AI-Assisted Literature Discovery
Core summary
AI-powered tools like Semantic Scholar, Elicit, Consensus, and Research Rabbit can help you discover relevant literature using natural-language queries and semantic matching. However, they have critical limitations that mean they cannot replace traditional database searching.
Detailed explanation
Detailed explanation
AI literature discovery tools work differently from traditional database searching. Instead of matching exact keywords, they use semantic understanding to find papers related to your question conceptually. Tools to know: Semantic Scholar: A free academic search engine that uses AI to analyze paper content, identify key findings, and surface related work. It covers over 200 million papers. Its 'TLDR' feature provides one-sentence summaries. Elicit: Designed specifically for researchers. Enter a research question in natural language, and it finds relevant papers, extracts key findings, and organizes them in a table. Useful for rapid evidence mapping. Consensus: Searches the scientific literature and synthesizes findings using AI. Presents a 'consensus meter' showing the balance of evidence for or against a claim. Useful for quick evidence checks. Research Rabbit: A citation-based discovery tool. Add seed papers and it recommends related papers based on citation networks and content similarity. Useful for exploring a topic you are new to. What these tools do well: Find conceptually related papers regardless of keyword overlap. Provide quick summaries of findings. Help you discover papers in adjacent fields. Reduce the initial overwhelm of a new topic. Critical limitations: 1. Incomplete coverage: No AI tool indexes all journals. Many index only open-access papers or papers from specific publishers. You cannot know what they missed. 2. Non-reproducible: AI search results may differ between users and over time. You cannot document a reproducible search strategy. 3. AI hallucination: Large language models (like ChatGPT, Claude, and others) can fabricate citations — inventing realistic-looking paper titles, authors, and DOIs that do not exist. NEVER cite a paper based solely on an AI-generated reference without verifying it exists in PubMed or another database. 4. Not accepted for systematic reviews: PRISMA requires transparent, reproducible search strategies. AI-assisted tools currently do not meet this standard. Best practice: Use AI tools for initial exploration, brainstorming search terms, and discovering papers you might have missed. Then verify every reference in a real database. Always build your formal search in PubMed, Embase, or Cochrane using the methods from previous lessons.

• Dataset excerpts:
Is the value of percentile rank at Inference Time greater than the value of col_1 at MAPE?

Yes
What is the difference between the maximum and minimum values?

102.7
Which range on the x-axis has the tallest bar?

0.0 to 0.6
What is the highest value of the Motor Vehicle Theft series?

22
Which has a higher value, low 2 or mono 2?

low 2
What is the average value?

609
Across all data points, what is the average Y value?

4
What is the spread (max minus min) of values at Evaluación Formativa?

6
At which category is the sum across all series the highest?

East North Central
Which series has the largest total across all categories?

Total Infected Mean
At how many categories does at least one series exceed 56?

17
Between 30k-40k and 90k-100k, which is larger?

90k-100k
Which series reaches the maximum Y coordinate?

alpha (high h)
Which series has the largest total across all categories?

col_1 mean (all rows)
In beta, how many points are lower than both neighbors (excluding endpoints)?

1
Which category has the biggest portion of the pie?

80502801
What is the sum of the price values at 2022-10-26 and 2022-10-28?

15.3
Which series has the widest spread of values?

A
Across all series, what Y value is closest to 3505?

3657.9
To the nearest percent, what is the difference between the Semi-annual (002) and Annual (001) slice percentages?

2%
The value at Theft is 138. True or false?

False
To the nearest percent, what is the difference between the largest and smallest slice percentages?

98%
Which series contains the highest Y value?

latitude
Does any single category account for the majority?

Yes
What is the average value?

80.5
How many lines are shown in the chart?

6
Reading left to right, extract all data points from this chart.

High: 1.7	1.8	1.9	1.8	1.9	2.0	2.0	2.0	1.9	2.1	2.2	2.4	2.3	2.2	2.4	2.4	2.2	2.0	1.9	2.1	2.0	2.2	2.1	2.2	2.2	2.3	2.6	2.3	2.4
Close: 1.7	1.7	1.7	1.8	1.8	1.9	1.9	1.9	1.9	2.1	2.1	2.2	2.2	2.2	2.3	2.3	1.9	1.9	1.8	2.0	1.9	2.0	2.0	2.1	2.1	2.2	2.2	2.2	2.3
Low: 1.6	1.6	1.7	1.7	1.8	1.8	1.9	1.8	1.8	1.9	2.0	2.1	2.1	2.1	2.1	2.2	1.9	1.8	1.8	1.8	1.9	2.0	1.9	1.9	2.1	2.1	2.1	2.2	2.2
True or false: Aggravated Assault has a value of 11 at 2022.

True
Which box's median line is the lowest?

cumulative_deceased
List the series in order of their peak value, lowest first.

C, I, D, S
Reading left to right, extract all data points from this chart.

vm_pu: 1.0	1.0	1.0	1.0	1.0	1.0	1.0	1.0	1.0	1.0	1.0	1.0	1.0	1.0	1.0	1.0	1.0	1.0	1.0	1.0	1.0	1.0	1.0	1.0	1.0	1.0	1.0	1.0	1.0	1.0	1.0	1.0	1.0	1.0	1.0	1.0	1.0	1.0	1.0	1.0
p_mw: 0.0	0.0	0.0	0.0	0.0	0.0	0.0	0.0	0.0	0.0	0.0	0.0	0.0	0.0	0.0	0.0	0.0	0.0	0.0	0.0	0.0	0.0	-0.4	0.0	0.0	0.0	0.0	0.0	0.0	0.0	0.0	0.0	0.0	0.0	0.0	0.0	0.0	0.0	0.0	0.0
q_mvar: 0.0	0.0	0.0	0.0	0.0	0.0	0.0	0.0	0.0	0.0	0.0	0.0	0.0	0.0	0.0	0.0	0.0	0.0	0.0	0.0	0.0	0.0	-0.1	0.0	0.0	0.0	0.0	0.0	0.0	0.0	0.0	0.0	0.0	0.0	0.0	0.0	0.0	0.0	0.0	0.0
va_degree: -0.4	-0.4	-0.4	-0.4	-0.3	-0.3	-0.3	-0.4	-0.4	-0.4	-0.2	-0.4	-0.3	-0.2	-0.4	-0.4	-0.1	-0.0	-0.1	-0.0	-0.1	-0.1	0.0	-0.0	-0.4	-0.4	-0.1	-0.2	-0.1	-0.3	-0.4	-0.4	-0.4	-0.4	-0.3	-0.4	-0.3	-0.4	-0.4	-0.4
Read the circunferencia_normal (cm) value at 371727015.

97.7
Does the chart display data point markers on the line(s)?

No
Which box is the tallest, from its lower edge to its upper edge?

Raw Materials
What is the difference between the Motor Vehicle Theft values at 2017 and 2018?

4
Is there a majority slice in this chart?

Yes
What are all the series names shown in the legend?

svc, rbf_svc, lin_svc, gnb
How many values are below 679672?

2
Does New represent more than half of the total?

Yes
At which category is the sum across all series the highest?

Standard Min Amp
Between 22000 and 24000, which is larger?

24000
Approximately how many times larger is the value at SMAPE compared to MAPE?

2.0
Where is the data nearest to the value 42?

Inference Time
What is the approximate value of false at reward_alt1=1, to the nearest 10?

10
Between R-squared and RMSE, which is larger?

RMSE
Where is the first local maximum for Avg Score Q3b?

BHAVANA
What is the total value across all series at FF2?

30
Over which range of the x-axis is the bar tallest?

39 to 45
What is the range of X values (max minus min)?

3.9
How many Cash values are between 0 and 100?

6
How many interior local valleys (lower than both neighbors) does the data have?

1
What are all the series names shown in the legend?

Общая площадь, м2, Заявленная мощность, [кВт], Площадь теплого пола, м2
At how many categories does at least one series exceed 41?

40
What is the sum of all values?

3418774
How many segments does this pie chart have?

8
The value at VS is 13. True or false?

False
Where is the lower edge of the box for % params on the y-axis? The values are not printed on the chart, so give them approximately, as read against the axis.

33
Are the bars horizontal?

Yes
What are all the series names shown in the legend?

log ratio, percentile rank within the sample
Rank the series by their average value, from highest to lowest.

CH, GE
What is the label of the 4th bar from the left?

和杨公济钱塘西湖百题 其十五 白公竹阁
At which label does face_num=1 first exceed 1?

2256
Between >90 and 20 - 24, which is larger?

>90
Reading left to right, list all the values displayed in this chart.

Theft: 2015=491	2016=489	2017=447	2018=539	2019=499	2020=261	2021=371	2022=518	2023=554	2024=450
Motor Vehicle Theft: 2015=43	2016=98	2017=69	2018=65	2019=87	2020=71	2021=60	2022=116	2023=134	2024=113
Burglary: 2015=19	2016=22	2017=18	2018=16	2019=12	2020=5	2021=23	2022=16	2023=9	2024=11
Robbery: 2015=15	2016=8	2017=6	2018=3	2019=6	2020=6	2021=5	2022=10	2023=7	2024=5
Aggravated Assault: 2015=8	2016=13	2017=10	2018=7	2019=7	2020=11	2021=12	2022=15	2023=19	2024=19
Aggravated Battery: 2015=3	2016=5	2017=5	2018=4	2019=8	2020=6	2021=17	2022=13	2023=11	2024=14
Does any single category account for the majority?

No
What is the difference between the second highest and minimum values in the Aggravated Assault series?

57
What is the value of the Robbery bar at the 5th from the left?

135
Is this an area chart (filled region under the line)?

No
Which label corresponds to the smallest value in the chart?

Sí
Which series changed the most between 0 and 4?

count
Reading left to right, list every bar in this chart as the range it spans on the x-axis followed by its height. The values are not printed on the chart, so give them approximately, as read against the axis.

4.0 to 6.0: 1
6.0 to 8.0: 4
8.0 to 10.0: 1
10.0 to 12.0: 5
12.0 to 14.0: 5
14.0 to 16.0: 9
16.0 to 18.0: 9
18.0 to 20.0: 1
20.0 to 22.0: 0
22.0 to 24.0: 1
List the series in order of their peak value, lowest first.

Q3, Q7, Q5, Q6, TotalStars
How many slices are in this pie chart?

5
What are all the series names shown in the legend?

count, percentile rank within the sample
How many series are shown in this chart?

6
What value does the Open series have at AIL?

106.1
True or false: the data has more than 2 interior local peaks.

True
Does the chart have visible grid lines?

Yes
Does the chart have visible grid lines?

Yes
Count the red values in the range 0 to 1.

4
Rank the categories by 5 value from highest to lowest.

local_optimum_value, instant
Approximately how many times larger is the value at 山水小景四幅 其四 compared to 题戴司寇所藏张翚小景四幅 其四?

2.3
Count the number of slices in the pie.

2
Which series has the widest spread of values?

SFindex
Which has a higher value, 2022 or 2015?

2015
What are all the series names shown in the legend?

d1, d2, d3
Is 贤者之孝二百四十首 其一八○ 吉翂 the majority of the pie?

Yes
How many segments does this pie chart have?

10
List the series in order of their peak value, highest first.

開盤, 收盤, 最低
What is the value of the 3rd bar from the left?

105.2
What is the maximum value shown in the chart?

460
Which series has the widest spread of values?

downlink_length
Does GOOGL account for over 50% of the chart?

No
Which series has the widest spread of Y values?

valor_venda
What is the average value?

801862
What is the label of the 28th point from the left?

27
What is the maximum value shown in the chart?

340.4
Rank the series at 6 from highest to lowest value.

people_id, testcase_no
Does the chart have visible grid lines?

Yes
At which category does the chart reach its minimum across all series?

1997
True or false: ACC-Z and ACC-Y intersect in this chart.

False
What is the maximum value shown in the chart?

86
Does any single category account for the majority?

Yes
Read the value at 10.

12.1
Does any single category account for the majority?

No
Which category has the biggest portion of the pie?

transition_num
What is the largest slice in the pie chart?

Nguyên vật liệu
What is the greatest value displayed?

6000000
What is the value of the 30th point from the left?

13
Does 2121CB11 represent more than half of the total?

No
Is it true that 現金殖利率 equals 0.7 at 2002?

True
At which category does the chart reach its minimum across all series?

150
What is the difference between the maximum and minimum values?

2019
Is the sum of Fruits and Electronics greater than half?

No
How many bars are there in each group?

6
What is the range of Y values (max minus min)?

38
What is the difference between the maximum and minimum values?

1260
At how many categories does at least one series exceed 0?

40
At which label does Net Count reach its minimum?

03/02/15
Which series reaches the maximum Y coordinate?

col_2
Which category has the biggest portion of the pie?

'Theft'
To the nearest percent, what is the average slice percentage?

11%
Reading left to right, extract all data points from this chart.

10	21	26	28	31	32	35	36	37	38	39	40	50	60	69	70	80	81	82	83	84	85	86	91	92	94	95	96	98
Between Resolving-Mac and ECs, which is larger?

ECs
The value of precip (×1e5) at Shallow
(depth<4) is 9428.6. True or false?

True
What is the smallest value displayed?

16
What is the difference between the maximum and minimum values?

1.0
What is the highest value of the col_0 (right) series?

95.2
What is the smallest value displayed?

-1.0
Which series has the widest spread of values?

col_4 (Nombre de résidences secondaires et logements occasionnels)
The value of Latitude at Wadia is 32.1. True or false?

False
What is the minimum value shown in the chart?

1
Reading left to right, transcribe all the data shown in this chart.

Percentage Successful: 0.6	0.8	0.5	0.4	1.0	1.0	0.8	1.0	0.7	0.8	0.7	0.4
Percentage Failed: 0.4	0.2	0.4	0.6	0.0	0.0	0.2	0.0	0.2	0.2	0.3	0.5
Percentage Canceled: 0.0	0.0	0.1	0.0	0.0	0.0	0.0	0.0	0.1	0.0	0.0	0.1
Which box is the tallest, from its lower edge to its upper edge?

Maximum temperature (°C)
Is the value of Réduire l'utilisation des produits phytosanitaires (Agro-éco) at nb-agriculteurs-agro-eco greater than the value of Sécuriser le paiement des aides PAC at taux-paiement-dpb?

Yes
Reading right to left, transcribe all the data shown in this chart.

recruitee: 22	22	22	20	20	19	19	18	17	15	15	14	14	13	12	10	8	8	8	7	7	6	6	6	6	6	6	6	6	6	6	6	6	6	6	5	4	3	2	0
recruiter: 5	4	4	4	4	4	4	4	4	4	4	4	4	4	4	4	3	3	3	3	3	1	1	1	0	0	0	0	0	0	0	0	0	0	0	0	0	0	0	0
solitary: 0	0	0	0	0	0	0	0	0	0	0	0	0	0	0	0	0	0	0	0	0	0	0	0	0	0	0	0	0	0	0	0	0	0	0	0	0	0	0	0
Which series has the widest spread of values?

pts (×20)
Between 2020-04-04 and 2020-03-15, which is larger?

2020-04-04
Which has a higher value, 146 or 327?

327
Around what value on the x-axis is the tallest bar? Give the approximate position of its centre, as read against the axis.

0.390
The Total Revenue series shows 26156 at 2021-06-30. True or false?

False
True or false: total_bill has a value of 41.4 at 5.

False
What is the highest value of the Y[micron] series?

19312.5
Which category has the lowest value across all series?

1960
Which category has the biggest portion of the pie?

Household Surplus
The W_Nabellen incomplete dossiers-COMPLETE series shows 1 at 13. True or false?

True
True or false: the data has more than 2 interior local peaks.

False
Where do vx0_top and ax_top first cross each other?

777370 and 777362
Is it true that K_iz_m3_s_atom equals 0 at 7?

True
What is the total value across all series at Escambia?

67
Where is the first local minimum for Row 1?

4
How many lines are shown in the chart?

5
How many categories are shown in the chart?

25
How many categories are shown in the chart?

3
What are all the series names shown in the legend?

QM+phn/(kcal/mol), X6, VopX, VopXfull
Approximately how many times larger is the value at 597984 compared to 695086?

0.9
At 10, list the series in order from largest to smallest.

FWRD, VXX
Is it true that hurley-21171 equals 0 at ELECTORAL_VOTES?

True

• What you need to do:
1. List the critical limitations that the page on AI-assisted literature discovery gives for AI search tools, using each one's short heading.
2. Write out the part of the page on AI-assisted literature discovery starting with "AI-Assisted Literature Discovery" and going on through "replace traditional database searching.".

• Responses by task:
1.
1. Incomplete coverage
2. Non-reproducible
3. AI hallucination
4. Not accepted for systematic reviews

2.
AI-Assisted Literature Discovery
Core summary
AI-powered tools like Semantic Scholar, Elicit, Consensus, and Research Rabbit can help you discover relevant literature using natural-language queries and semantic matching. However, they have critical limitations that mean they cannot replace traditional database searching.